The son of Mexican immigrants said he was not only the target of sexualized hazing incidents but also rampant racism. In one instance, he says he was forced to have "Cinco de Mayo" shaved into his hair as a freshman. 

"It's very intentional," he said. "You could have put anything, or you could have shaped anything into my head. And they decided that that would be the funniest."

Northwestern said that while an independent investigation did not find "sufficient" evidence that the coaching staff knew about ongoing hazing, there were "significant opportunities" to discover it.  

"Everybody saw it," Diaz said. "So many eyes. I mean, there were so many players, and nobody did anything, and they just let this go on for years."

Diaz said his experience at Northwestern drove him to become a therapist.

"We were conditioned and put into a system that has broken, and that has ruined many lives, including mine," he said. "I was driven by what I saw, and those images will never leave me for the rest of my life."

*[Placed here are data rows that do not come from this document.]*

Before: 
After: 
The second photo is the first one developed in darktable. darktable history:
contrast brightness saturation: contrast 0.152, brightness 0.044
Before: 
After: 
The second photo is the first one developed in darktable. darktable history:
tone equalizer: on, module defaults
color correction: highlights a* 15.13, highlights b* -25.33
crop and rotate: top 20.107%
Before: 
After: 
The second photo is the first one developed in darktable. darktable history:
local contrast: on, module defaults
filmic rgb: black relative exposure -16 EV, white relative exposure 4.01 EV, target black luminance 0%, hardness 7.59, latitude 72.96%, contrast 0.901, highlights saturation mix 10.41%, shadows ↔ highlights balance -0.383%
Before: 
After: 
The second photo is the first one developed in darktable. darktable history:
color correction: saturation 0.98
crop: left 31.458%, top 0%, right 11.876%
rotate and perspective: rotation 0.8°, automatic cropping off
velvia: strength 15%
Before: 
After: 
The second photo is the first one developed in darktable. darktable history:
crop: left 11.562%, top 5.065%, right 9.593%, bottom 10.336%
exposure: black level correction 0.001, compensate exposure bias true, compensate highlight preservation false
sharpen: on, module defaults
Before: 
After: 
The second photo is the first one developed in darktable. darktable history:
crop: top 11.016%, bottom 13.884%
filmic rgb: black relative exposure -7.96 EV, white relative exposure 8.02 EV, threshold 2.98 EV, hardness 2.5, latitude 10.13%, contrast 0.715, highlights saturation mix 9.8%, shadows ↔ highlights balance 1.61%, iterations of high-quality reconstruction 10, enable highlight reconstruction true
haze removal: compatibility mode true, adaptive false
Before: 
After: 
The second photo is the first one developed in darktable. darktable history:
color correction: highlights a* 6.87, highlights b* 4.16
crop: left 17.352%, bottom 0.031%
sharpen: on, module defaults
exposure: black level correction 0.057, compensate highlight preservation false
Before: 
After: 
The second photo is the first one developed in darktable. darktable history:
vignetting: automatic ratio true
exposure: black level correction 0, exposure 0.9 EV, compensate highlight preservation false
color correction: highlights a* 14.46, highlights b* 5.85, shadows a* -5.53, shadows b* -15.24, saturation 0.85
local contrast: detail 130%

The Daily Northwestern also published reports on Monday that detailed possible racism within the football program.

While the school president did not address alleged racism in his decision to fire Fitzgerald, a spokesperson told the school paper they are looking into the allegations.

In a letter to several media outlets, the Northwestern football team supported Fitzgerald, calling the allegations "exaggerated" and "twisted" and saying Northwestern football players do not tolerate hazing. 

In a 2014 video, Fitzgerald said his program had a zero-tolerance policy for hazing. 

"We've really thought deep about how we want to welcome our new family members into our programs and into our organizations; hazing should have nothing to do with it," he said at the time.

In light of some Northwestern faculty calling for a delay of the Ryan Field project in the wake of the hazing scandal, CBS 2 reached out to large investors on the project, including the stadium's namesake, Patrick and Shirley Ryan, whose family donated $480 million to various initiatives at Northwestern, including the planned football stadium rebuild. They did not respond to our request for comment.